Automakers typically encounter the most glitches when they put new tech on a car for the first time. The latest crop of EVs may be particularly prone to flaws as they are the very first of dozens of new models expected to debut over the next three years.
Consumer Reports is predicting below-average reliability for a host of these new EVs, including Ford Motor Co’s Mustang Mach-E, Daimler AG’s Mercedes EQC and Amazon.com Inc-backed Rivian Automotive Inc’s R1T pickup truck, said Jake Fisher, Consumer Reports’ senior director of automotive testing. He’s also reevaluating how he measures quality to adapt to the new electric era.

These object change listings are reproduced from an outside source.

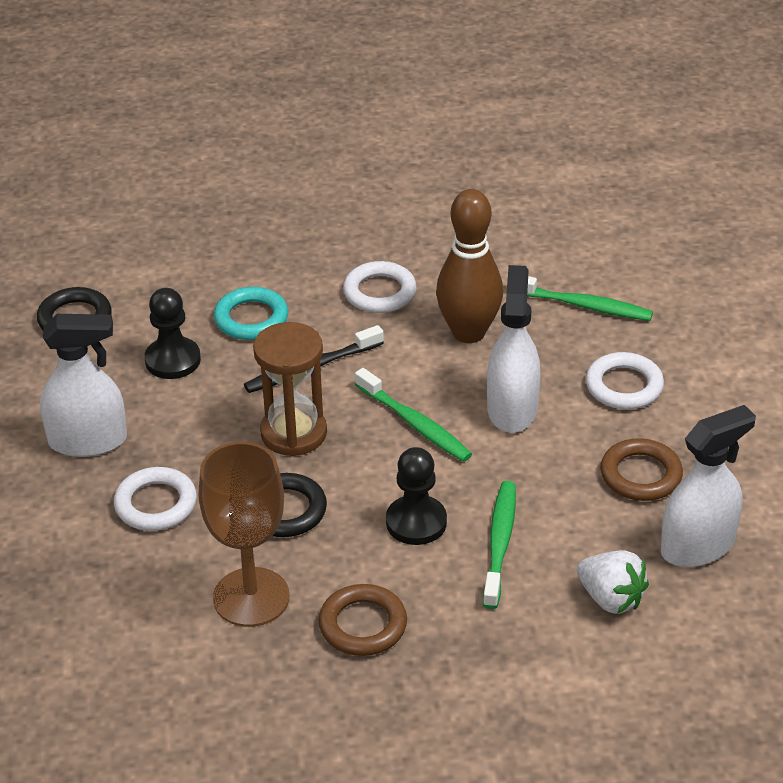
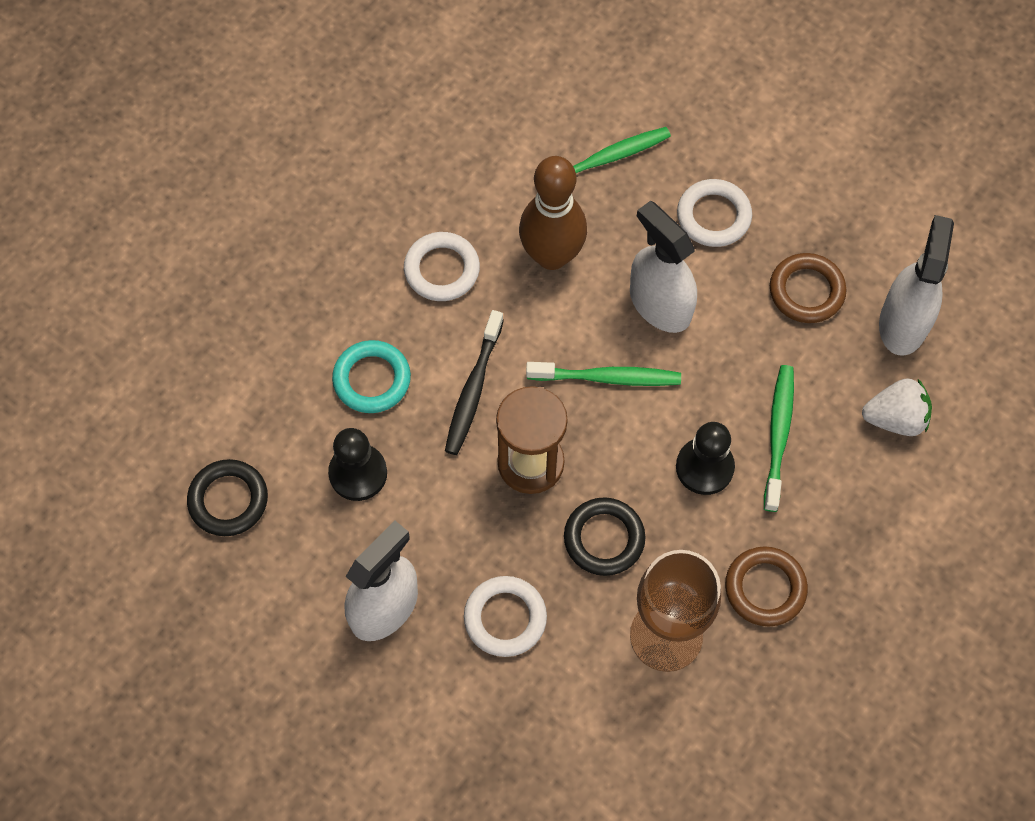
camera: 45 degrees left, 25 degrees up
(499, 543) = (778, 435): green toothbrush -> green toothbrush turned 45 degrees clockwise

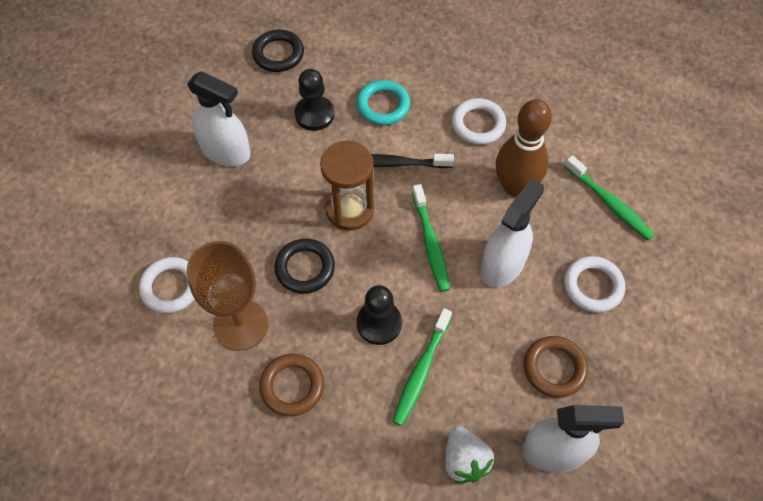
camera: 75 degrees right, 5 degrees down
(505, 618) = (232, 221): white ring -> white ring (171, 287)
(778, 435) = (421, 371): green toothbrush -> green toothbrush turned 120 degrees clockwise

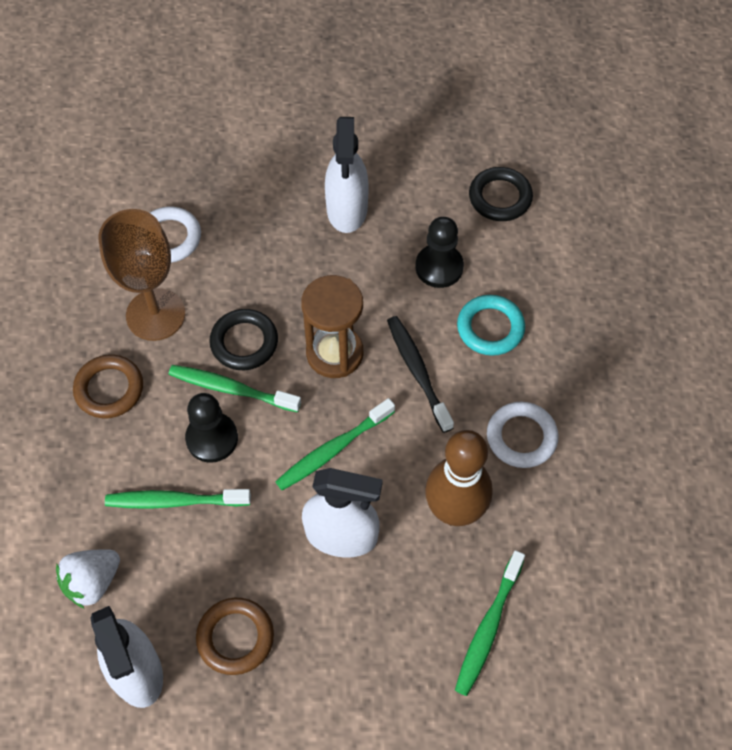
camera: 65 degrees right, 0 degrees up
(342, 293) = (231, 389): none -> green toothbrush
(593, 286) = (360, 646): white ring -> none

“They do have simplicity, no transmission or fuel system," Fisher said of electric models. However, “EVs are new to the manufacturers and tend to be coupled with a lot of new tech, which is more opportunity for things to go wrong."
Tesla is unique in that it’s offered battery-powered cars for years, but most of its problems have to do with manufacturing 101, Fisher said. Of its four models, only the Model 3 sedan earned a coveted recommendation from Consumer Reports. The world’s most valuable carmaker ranked 25 out of 26 brands covered in the survey.
“They’re almost taking for granted the basics that car companies have to deal with," Fisher said. “They need to take that stuff seriously too, and they could have a very compelling model lineup."
Tesla Chief Executive Officer Elon Musk doesn’t see that as a long-term problem for his car brand. Tesla’s main competitive strength will be “primarily manufacturing" in the future. “This is counterintuitive, but I’m quite confident this will be what happens," he said on Tesla’s third-quarter earnings call.
Tesla didn’t respond to an emailed request for comment.
Ford’s new CEO Jim Farley also has work to do on his company’s reliability scores. The Explorer SUV, whose botched launch at a Chicago plant dented earnings last year, was one of the lowest-scoring models of any manufacturer. Owners complained of transmission replacements, in-car electronics gremlins, problematic power equipment, and engine and body issues.
Ford’s premium Lincoln brand ranked dead last in the reliability survey because of the new Aviator and Corsair, which share a platform with the Explorer. Ford made a familiar mistake in trying to introduce too many new elements at the same time, Fisher said.
Mazda Motor Corp topped the ranking for the first time ever by adopting only modest redesigns, a path taken by larger Japanese peer Toyota Motor Corp and its luxury Lexus brand.